Nach längerer Zeit wieder ein neues Album von Hélène Grimaud. Ich war sehr neugierig.
Musik: Zunächst eher ein Schock. Wie sie Mozart spielt (Nummern 1 bis 3), ist schon eine Frechheit - denkt man zunächst, bis man sich dabei ertappt, an der drängenden, nach vorne strebenden Art Gefallen zu finden. Aber es zieht einen raus aus der u. U. gewohnten, oft einlullenden Mozart-Komfortecke. Man kann geteilter Meinung sein, definitiv. Berg: Tatsächlich "anspruchsvoll" zu hören, fast schon erstaunlich, dass die Deutsche Grammophon (in den letzten Jahren ja eher für Mainstream bekannt) das veröffentlicht. Ich werde die Sonate noch einige Male hören und vielleicht etwas über den Hintergrund lesen müssen, bis ich mir da ein Urteil erlauben möchte. Liszt: Sicher das populärste Stück dieser Platte mit der größten "Konkurrenz" auf dem Schallplattenmarkt. Das Ergebnis ist zwiegespalten. Einerseits bin ich auch nach mehrfachem Hören überwältigt vom wahrhaft diabolischen Charakter vieler Passagen und dem blitzschnellen Umschwenken ins absolute Gegenteil. Diesen Wechsel beherrscht Grimaud perfekt! Andererseits tritt ihr schon immer, auch auf anderen Platten, sehr harter Anschlag natürlich gerade hier im Liszt schonungslos zutage. Ich persönlich mag das nicht besonders, aber es ist - zugegeben - auch irgendwie ihr Markenzeichen. Und schließlich Bartok: Fast mein Lieblingstitel. Wirkt fast banal nach diesem Liszt-Programm, das einen erstmal "puh" sagen lässt, aber andererseits passt es auch irgendwie. Gerade hier im Bartok scheint das durch, was mir bei Grimaud am meisten gefällt: Ihre völlig selbstverständliche Virtuosität, ihre fast perkussiv gespielte Leichtigkeit mancher Passagen und ihr Gefühl für "Drive", um einen Anglizismus zu bemühen.

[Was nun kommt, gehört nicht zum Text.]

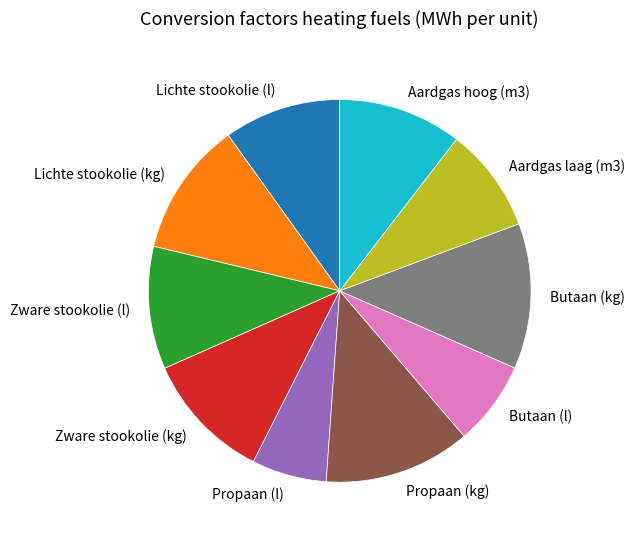

Which slice is the smallest?

Propaan (l)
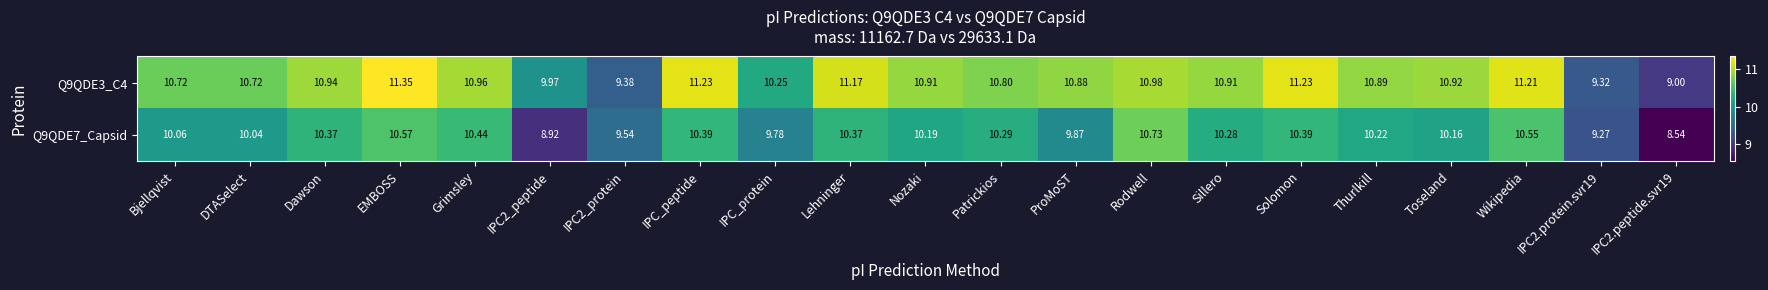

Is the value of Q9QDE7_Capsid at Thurlkill greater than the value of Q9QDE3_C4 at Thurlkill?

No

Klang: Ich schließe mich dem 5-Sterne-Urteil im FonoForum-Magazin an und bin absolut begeistert. Endlich mal wieder eine gut klingende Klavierplatte von der Deutschen Grammophon. Da gibt es leider auch anderes, was ich mir auf meiner High-End-Anlage nicht gern anhören mag. Wunderbar definierter, klarer Anschlag, klangfarblich wunderbar neutral, nicht zu direkt (trotz der offenbar harten Flügel-Intonation!), nicht zu hallig und schwammig.
Booklet: Recht sparsam gehalten, insgesamt wenig erhellend, aber immerhin ein ganz netter zusammenfassender Text über das Programm der CD, gewürzt mit Zitaten der Pianistin. Ist okay, aber ich hätte mir mehr gewünscht.
Insgesamt eine empfehlenswerte Platte, wenn auch mit den erwähnten Wermutstropfen. Trotzdem in meinen Augen 5 Sterne!